--- START ---
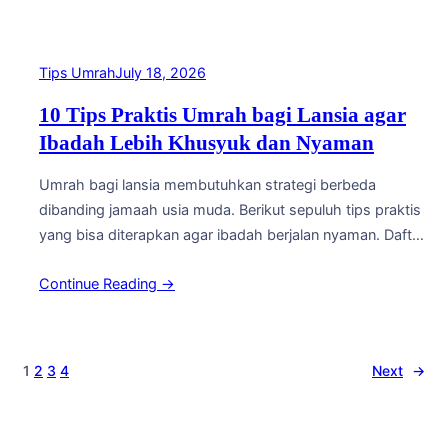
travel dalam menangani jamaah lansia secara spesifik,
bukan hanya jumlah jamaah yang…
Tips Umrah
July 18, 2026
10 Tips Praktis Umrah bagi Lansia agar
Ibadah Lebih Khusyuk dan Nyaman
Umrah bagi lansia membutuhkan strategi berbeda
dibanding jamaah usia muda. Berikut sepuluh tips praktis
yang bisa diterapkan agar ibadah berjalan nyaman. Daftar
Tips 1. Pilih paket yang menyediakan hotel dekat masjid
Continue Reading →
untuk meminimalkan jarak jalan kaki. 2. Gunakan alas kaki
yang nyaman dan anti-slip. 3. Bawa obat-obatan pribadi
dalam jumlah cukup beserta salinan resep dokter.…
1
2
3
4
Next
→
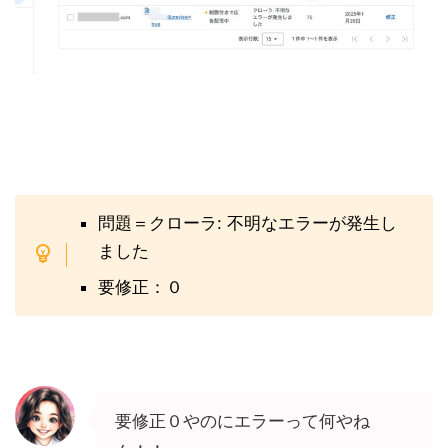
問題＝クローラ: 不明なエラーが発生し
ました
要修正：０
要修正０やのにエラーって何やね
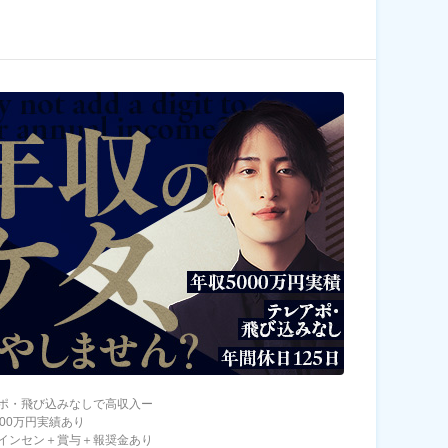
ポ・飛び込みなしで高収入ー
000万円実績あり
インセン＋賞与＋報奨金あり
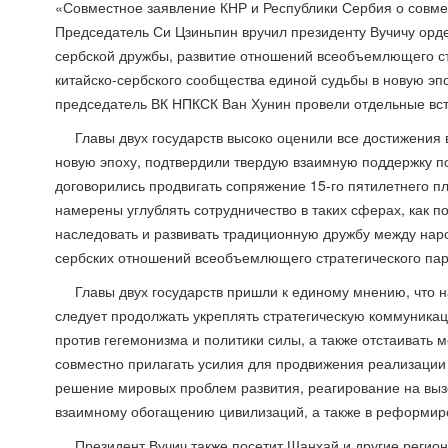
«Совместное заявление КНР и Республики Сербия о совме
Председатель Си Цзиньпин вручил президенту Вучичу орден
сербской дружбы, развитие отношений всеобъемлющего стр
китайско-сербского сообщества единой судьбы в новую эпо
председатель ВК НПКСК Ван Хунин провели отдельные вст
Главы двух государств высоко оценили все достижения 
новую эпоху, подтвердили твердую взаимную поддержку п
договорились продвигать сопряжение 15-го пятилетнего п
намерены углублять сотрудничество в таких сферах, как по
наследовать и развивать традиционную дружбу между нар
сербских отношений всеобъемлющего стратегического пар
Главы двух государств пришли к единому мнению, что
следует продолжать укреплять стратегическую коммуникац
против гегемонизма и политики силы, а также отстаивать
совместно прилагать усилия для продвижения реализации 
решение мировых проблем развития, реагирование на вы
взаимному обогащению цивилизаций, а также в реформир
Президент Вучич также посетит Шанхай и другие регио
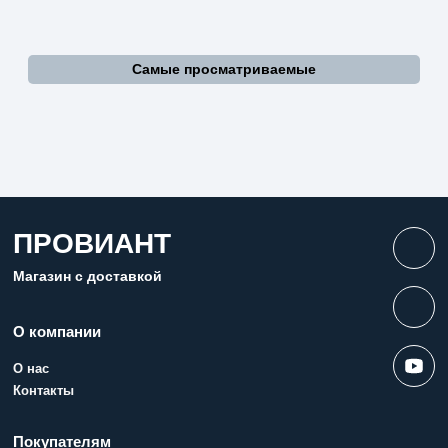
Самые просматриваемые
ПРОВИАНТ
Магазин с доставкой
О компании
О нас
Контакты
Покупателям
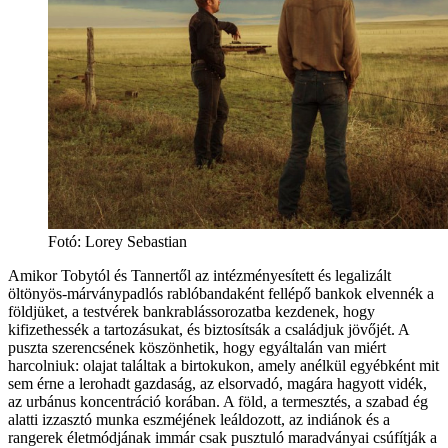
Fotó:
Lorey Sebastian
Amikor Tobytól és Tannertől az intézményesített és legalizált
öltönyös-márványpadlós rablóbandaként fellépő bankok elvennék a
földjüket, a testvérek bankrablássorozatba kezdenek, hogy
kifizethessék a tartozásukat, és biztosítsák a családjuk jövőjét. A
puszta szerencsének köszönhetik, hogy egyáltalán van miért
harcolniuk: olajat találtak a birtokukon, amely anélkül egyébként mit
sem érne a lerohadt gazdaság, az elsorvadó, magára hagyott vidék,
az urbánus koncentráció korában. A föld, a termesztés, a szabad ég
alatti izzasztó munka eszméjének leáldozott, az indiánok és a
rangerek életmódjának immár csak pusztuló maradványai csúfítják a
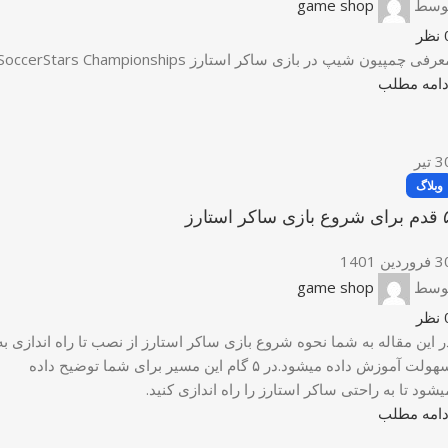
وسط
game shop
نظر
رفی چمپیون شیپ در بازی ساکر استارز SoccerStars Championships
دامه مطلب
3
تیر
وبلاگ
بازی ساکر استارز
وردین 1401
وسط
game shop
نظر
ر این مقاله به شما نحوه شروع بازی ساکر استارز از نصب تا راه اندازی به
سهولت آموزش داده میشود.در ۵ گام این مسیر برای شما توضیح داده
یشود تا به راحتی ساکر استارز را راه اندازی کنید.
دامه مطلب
--- END ---
## What the task requires
An exact copy of the lines above from the one with "Tips 1. Pilih" up to and including the one with "puszta szerencsének köszönhetik, hogy" is required; reproduce only those lines, omitting all pictures.

## Answer to this exercise
Tips 1. Pilih paket yang menyediakan hotel dekat masjid
Continue Reading →
untuk meminimalkan jarak jalan kaki. 2. Gunakan alas kaki
yang nyaman dan anti-slip. 3. Bawa obat-obatan pribadi
dalam jumlah cukup beserta salinan resep dokter.…
1
2
3
4
Next
→
問題＝クローラ: 不明なエラーが発生し
ました
要修正：０
要修正０やのにエラーって何やね
ポ・飛び込みなしで高収入ー
000万円実績あり
インセン＋賞与＋報奨金あり
«Совместное заявление КНР и Республики Сербия о совме
Председатель Си Цзиньпин вручил президенту Вучичу орден
сербской дружбы, развитие отношений всеобъемлющего стр
китайско-сербского сообщества единой судьбы в новую эпо
председатель ВК НПКСК Ван Хунин провели отдельные вст
Главы двух государств высоко оценили все достижения 
новую эпоху, подтвердили твердую взаимную поддержку п
договорились продвигать сопряжение 15-го пятилетнего п
намерены углублять сотрудничество в таких сферах, как по
наследовать и развивать традиционную дружбу между нар
сербских отношений всеобъемлющего стратегического пар
Главы двух государств пришли к единому мнению, что
следует продолжать укреплять стратегическую коммуникац
против гегемонизма и политики силы, а также отстаивать
совместно прилагать усилия для продвижения реализации 
решение мировых проблем развития, реагирование на вы
взаимному обогащению цивилизаций, а также в реформир
Президент Вучич также посетит Шанхай и другие регио
Самые просматриваемые
ПРОВИАНТ
Магазин с доставкой
О компании
О нас
Контакты
Покупателям
Fotó:
Lorey Sebastian
Amikor Tobytól és Tannertől az intézményesített és legalizált
öltönyös-márványpadlós rablóbandaként fellépő bankok elvennék a
földjüket, a testvérek bankrablássorozatba kezdenek, hogy
kifizethessék a tartozásukat, és biztosítsák a családjuk jövőjét. A
puszta szerencsének köszönhetik, hogy egyáltalán van miért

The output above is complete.